Architecture Transformation:

Before:

[Load Balancer] → [Monolithic API] → [Single DB]

                 [Redis Cache]

After:

[Edge Nodes] → [API Gateway] → [Microservices] → [Event Bus]
                      ↓              ↓              ↓
                 [CDN Cache]    [Read Replicas]   [Worker Queue]

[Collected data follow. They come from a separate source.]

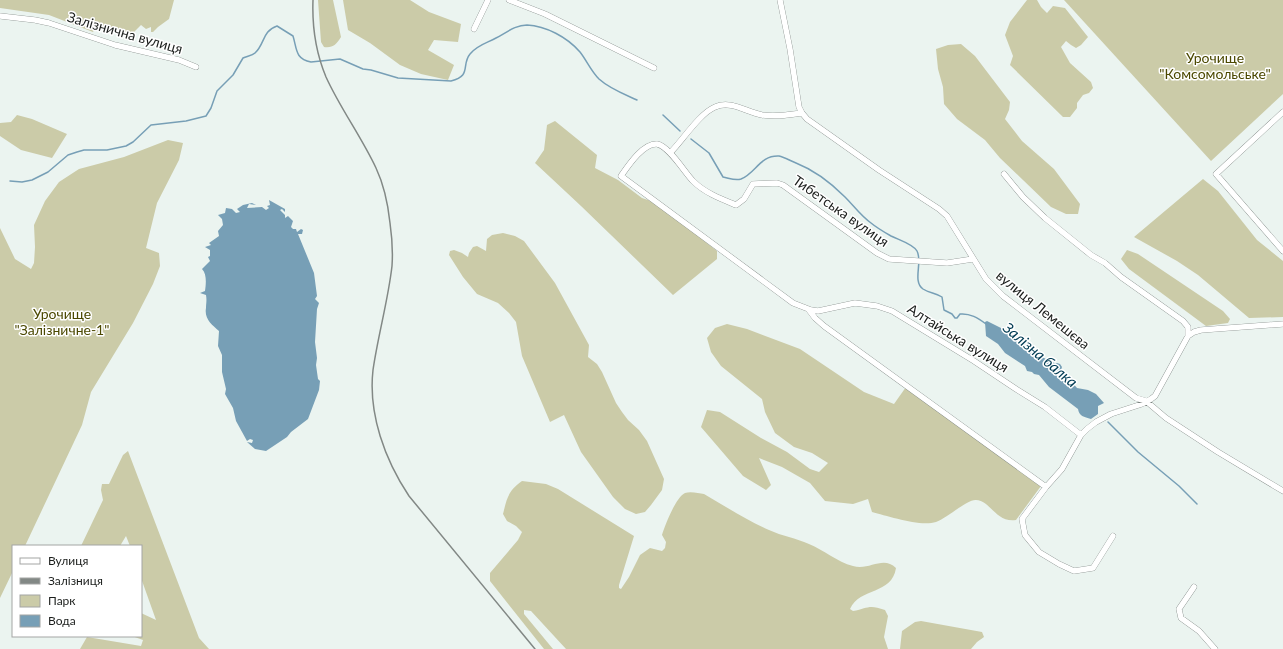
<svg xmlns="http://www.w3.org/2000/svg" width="1283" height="649" viewBox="0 0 1283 649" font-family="Lato,sans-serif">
	<rect width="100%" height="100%" fill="#ebf4f0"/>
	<path fill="#cbcba8" d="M0,0H174L169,19L158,27L153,32H151V27L146,29L141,25L130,36C118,35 108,30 97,24L93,32L49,15L0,8Z
		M318,0H333L341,37C336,45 333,48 324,47L321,42Z
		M343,0H410L429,12L461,24L458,42L434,40L428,50L454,65L448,80L421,74L400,65L370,43L348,30Z
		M1027,0H1037L1041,7L1047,13L1053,6L1065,8L1088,37L1081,45L1076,48L1071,45L1066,41L1061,47L1070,63L1091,82L1093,88L1089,93L1083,95L1077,103V108L1070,117H1063L1010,65L1013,56L1005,35L1010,22Z
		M1064,0H1283V94L1211,161Z
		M961,44L975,56L1010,102L1009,110L1005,119L1022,141L1054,169L1080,204L1078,214H1066L1051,207L1000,158L985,140L957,119L944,104L943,87L938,69L936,49L948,45Z
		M17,115L32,119L67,134L52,158L21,150L0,136V123L11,122Z
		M555,121L597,155L595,168L618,180L642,198L657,203L717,251V259L673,295L581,206L535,163L544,150L547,125Z
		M168,140L183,143L179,160L157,203L146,248L159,253L160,266L153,284L133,323L91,392L82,425L25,546H13V571L0,598V228L15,259L31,269L34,263L35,247L34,225L45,201L59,182L79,169L124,157Z
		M1203,179L1218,191L1257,240L1283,261V317L1249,318L1198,275L1177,261L1134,237Z
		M503,233L515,236L524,241L555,283L589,345L588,357L597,364L602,372L616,403L622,412L628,420L639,430L647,441L664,479L662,490L651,505L645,512L636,514L625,509L613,497L581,452L564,415L550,422L522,356L516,322L509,313L498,303L477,294L463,277L449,255L450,251L454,250L462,253L468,257L469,253L473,247L477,246L486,251L487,239L492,235Z
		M1127,250L1138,254L1223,311L1230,319L1228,323L1206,326L1129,269L1121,259Z
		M727,324L747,329L800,349L864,392L894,404L906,387L1041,486L1016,520C996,523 991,501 976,500C968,499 947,518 936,522C920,527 888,516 872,512L868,499L853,504L825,501L810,483L782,467L759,458L771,485L766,490L743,476L701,427L707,410L720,412L761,438L787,452L810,469L819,472L828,463L812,453L794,447L775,433L765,412L762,399L721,366L711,352L707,338L715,328Z
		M128,451L199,638L209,649H80L87,637L141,646L143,640L132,636H141V613L156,620L141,578V546H130L126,536L120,546H81L103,500L101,490L102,484H109L123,455Z
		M522,481L546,484L558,489L634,536L619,585V588L621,589L629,577L640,555L650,548L662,551L665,548L666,542L662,535C665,525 676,497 685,493C690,491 699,493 704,494C725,506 746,520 769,530C782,536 796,538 809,544C824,550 837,562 853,566C869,571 883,555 896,568C892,595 860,587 850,609L853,611C868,608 869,604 885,610L888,616L884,637L888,649H566L531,611L524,610V614L553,649H544L490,581V573L518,540L522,532L516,526L507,521L503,514C507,498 508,491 522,481Z
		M921,621L982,632L984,637L977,642L971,649H900L902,631L915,622Z"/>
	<path fill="#779fb6" d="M269,200L285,209V212L282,209L280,210L285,215V218L288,216L293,221L291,227L293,229H296L297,232L301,229L303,230L302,234H298L314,273L317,296L315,299L319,303L317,309L315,342L317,358L316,365L318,379L320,381L319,390L308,419L291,432L287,437L266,451L255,449L247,442L252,443L253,440L250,439L247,441L236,421L233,408L225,394L226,389L222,372V355L218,346L219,331C212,325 204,319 206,308C206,303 207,301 206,295L200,293L205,291C206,284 207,274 202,269L210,261L208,257L210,256V250L205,247L211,245L209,243L219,236L218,231L223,225L222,219L218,215L225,213L226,208L232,209L236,213L240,212L237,209L243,205L252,203L256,205L249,204L247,208L262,207L266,210L269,208L267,206L270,205Z
		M987,321L1007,331L1016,340L1023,341L1029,350L1035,354L1053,362L1055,364L1057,363L1060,364L1062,367L1061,370L1077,388L1088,390L1096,394L1104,403L1098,406V414L1091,419C1084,417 1079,416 1078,409L1049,387L1039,375L1034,374L1032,372L1027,371L1025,366L1005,353L998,344L986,336L985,322Z"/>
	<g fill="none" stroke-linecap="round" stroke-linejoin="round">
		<path stroke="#779fb6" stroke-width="1.5" d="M663,115L680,131
			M691,139L709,153L723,177C729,178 735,181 741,179C756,173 760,155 779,156C784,157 791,161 796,163C814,170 831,183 845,197C854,206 861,216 871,223C877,228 884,232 891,236C899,240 913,244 917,251C923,262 912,281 923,289C929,293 936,293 942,297L944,310L952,314L955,318H957L960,314C970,313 978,318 986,324
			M10,181L22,182L32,180L48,172L68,155L77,152L84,150H107L126,146L133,142L151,125L186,121L206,116L211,108L217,91L233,75L243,58C247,56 252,56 255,53C265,44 262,31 277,26L293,36C297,49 295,59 311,62L340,59L363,69L371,70L398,78L451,81C472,76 461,65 470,54C477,45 487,43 496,38C506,33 515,25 527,25C546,26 567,37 580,52C587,61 591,71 599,79C610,89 624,94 637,100
			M1108,422L1138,452L1179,486L1197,504"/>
		<defs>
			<path id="minor" d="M509,0L545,14L654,68
				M780,0L790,49L799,107L802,113L807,119L879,170L939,209L947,216L986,279L1003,296L1136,398L1146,401L1166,418L1218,452L1283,491
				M0,16L35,20L49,23L115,45L179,60L196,67
				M474,29L488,0
				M1283,112L1216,174L1283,251
				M670,153C682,141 700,113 715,107C731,100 746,112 762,115C777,117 787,115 802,113
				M1004,174L1023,197L1045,218L1091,255L1105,263L1121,277L1183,321L1188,327V336
				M973,259L947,263L889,259L877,253L783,185L777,183L753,184L744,199L736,205C721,199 705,193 693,181C685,173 669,146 657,144C643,143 628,166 621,176L793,303L811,310L818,311L855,303L877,306L892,311L974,361L1016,389L1045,407L1081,435
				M809,310L815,318L824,326L1046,487
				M1113,536L1093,568L1074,571L1059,564L1039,552L1025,535L1022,519L1046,487L1062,469L1081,435L1087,429L1096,422L1111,414L1142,404L1151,399L1155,396L1188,336L1194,332L1201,330L1283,324
				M1194,587L1179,609L1181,618L1199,631L1215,649"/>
		</defs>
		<use href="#minor" stroke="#747c79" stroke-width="6"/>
		<use href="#minor" stroke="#fff" stroke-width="5.5"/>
		<path stroke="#828885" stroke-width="1.5" d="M313,0C312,26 316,53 326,77C340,108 361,136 376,168C384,185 388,204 390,223C392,237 393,252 392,266C388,301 378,335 373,370C368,414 385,460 409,496L535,649"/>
	</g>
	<g text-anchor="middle" stroke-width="3" stroke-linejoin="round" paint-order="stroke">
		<g font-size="14" fill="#1b1e1c" stroke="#fff">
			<text transform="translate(125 33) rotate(16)" y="5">Залізнична вулиця</text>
			<text transform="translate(841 211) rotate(35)" y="5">Тибетська вулиця</text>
			<text transform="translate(1043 310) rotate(39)" y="5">вулиця Лемешєва</text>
			<text transform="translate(958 338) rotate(32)" y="5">Алтайська вулиця</text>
		</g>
		<g font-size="14" fill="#4b4800" stroke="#fff">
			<text x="1215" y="63">Урочище<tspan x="1215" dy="16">"Комсомольське"</tspan></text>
			<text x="62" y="319">Урочище<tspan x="62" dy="16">"Залізничне-1"</tspan></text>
		</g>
		<g font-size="15" font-style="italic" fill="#013b53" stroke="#fff">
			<text transform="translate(1040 355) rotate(40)" y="5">Залізна балка</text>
		</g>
	</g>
	<rect x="12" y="545" width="130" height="92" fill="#ffffff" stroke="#a4a5a4"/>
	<rect x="20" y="558" width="20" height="6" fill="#ffffff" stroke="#a4a5a4"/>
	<text x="48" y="565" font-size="12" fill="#1b1e1c">Вулиця</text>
	<rect x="20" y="578" width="20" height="6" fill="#828885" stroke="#a4a5a4"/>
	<text x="48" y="585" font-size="12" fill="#1b1e1c">Залізниця</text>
	<rect x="20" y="595" width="20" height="12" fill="#cbcba8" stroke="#a4a5a4"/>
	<text x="48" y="605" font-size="12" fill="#1b1e1c">Парк</text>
	<rect x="20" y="615" width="20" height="12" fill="#779fb6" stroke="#a4a5a4"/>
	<text x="48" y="625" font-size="12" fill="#1b1e1c">Вода</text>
</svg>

                                 [Write Master]

Key Components:

  1. Microservices Split:

    • Authentication service
    • Embedding generation service
    • Vector search service
    • Rate limiting service
    • Analytics service
  2. Edge Computing:

    • Cloudflare Workers in 300+ locations
    • Cache 80% of read requests at edge
    • DDoS protection and bot filtering
  3. Database Optimization:

    • PostgreSQL read replicas (1 master, 5 replicas)
    • PgBouncer connection pooling (10K connections)
    • Partitioned tables by customer_id
    • Optimized indexes reduced query time by 85%
  4. Event-Driven Architecture:

    • Apache Kafka for async processing
    • 50 partitions for parallelism
    • Dead letter queues for failed events
    • Exactly-once semantics
  5. Auto-Scaling:

    • Kubernetes Horizontal Pod Autoscaler
    • Scale based on requests per second (RPS)
    • Scale up: 30 seconds
    • Scale down: 5 minutes
    • Min 20 pods, max 500 pods

The Results

Performance Improvements:

MetricBeforeAfterImprovement
P95 Latency3,200ms180ms94% faster
P99 Latency8,500ms420ms95% faster
Error Rate4.7%0.02%99.6% reduction
Throughput200 req/sec5,000 req/sec25x capacity
Uptime99.5%99.99%+7x reliability

Cost Savings:

  • Before: $120K/month (AWS over-provisioned)
  • After: $42K/month (auto-scaling + spot instances)
  • Savings: $78K/month (65% reduction)

Geographic Reach:

  • Before: Single region (us-east-1)
  • After: 5 regions + edge caching
  • Global latency: 600ms → 80ms average

Developer Experience:

“Unfil AI’s API went from a bottleneck to our fastest dependency. Integration took 10 minutes, and we haven’t seen a single timeout in 3 months.” — Alex Rivera, Lead Engineer at PromptCraft

What’s Next

Phase 2 initiatives:

  • GraphQL API for flexible queries
  • WebSocket support for real-time streaming
  • SDKs for Python, JavaScript, Go, and Rust
  • API analytics dashboard for customers
  • Custom fine-tuning endpoints

Technology Stack

  • Runtime: Kubernetes (EKS) + Docker
  • API Gateway: Kong Enterprise
  • Service Mesh: Istio
  • Message Queue: Apache Kafka (Confluent Cloud)
  • Database: PostgreSQL 15 (Amazon RDS)
  • Cache: Redis Cluster (ElastiCache)
  • Edge: Cloudflare Workers + KV
  • Monitoring: Datadog + OpenTelemetry
  • CI/CD: GitHub Actions + ArgoCD

Timeline

  • Month 1: Microservices design and Kafka setup
  • Month 2: Database migration and read replicas
  • Month 3: Kubernetes deployment and auto-scaling
  • Month 4: Edge caching and CDN integration
  • Month 5: Load testing and optimization
  • Month 6: Gradual traffic rollout (10% → 100%)

Lessons Learned

  1. Measure everything: We traced 100M requests to find 3 critical bottlenecks
  2. Cache aggressively: Edge caching reduced origin load by 80%
  3. Embrace async: Synchronous processing doesn’t scale; Kafka handles bursts gracefully
  4. Test at scale: Load testing with production traffic patterns caught 12 issues before launch
  5. Monitor costs: Spot instances saved 60% on compute with minimal impact

Unfil AI now processes 1B+ API requests monthly with sub-200ms latency globally. Their platform has become the go-to choice for developers building AI-powered applications.